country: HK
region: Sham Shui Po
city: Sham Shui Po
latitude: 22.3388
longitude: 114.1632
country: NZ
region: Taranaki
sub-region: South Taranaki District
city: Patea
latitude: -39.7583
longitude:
════════════════════
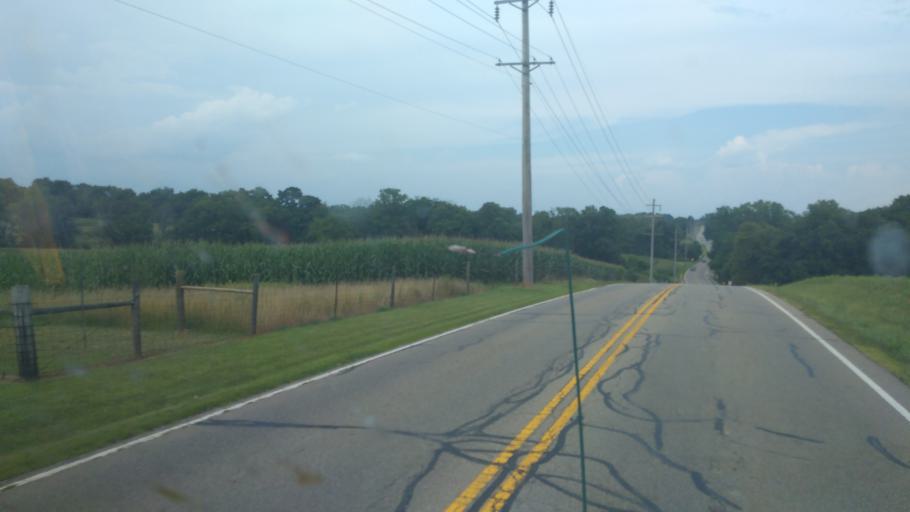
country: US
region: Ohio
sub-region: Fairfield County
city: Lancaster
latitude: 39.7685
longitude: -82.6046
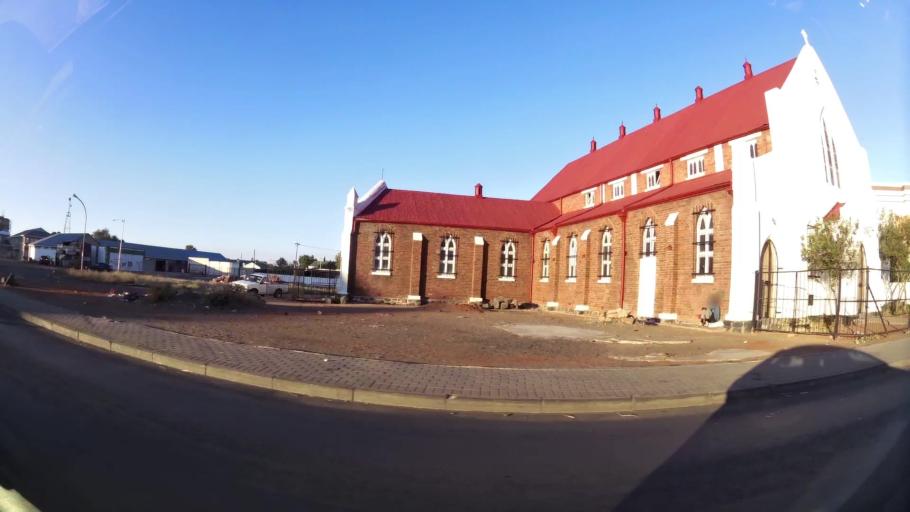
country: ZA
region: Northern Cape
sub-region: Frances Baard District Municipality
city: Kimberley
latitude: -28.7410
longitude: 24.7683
════════════════════
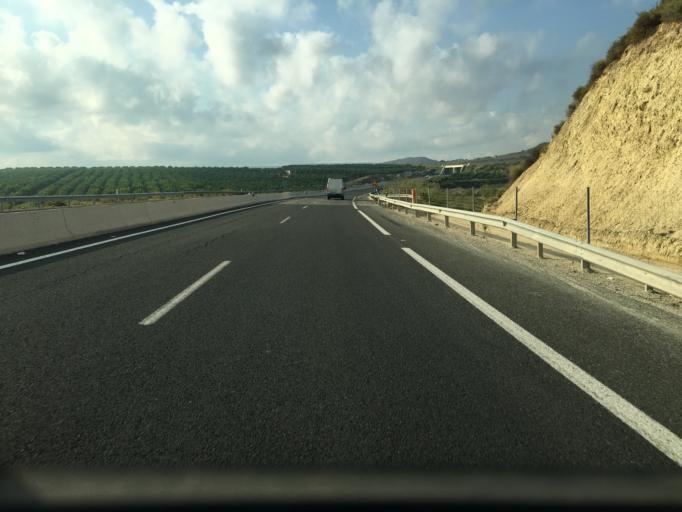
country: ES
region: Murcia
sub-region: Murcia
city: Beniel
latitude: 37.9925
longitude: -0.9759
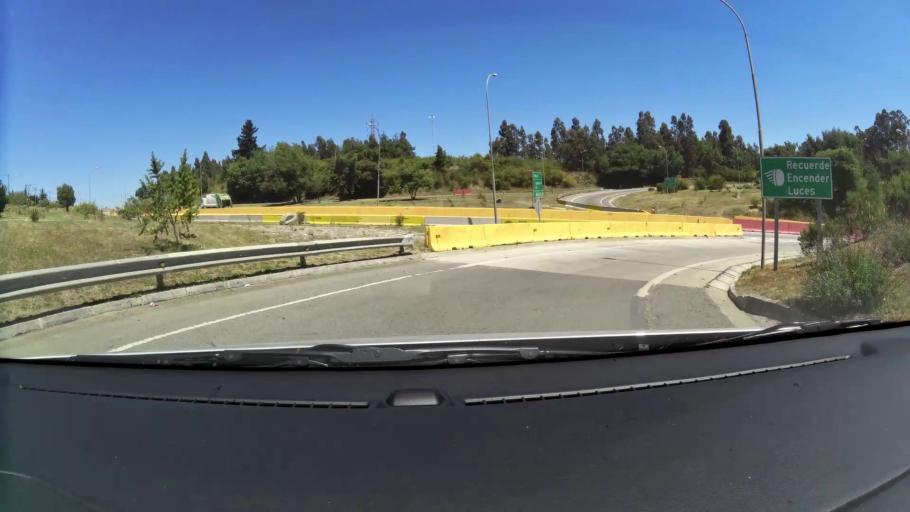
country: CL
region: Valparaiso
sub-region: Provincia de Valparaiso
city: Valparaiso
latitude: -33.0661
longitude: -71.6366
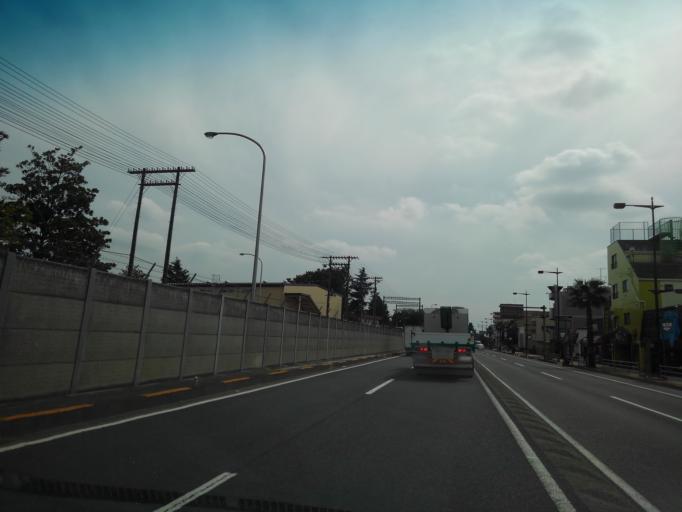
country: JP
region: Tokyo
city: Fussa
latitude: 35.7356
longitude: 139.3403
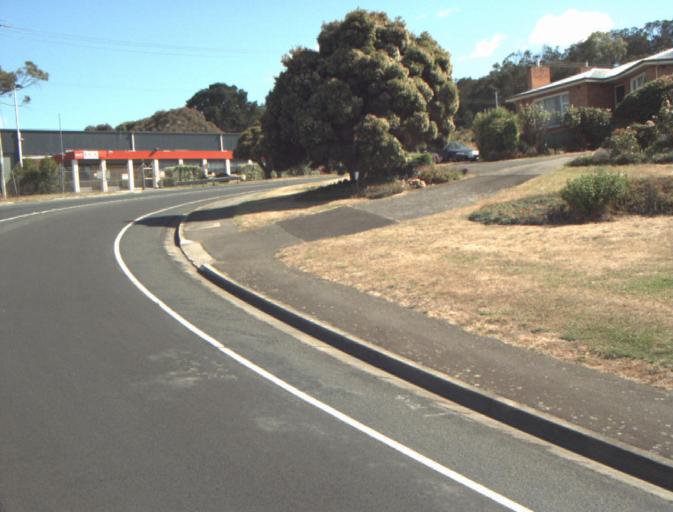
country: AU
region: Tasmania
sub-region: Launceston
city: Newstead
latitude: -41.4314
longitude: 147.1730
════════════════════
To do: Could you render the stretch of the material from the line containing "city: Sham Shui Po" through the line containing "latitude: -39.7583" as a Markdown table, with a No. column numbering the rows and a Line column holding each line, skipping any blank lines?

Response to this exercise:
| No. | Line |
|---|---|
| 1 | city: Sham Shui Po |
| 2 | latitude: 22.3388 |
| 3 | longitude: 114.1632 |
| 4 | country: NZ |
| 5 | region: Taranaki |
| 6 | sub-region: South Taranaki District |
| 7 | city: Patea |
| 8 | latitude: -39.7583 |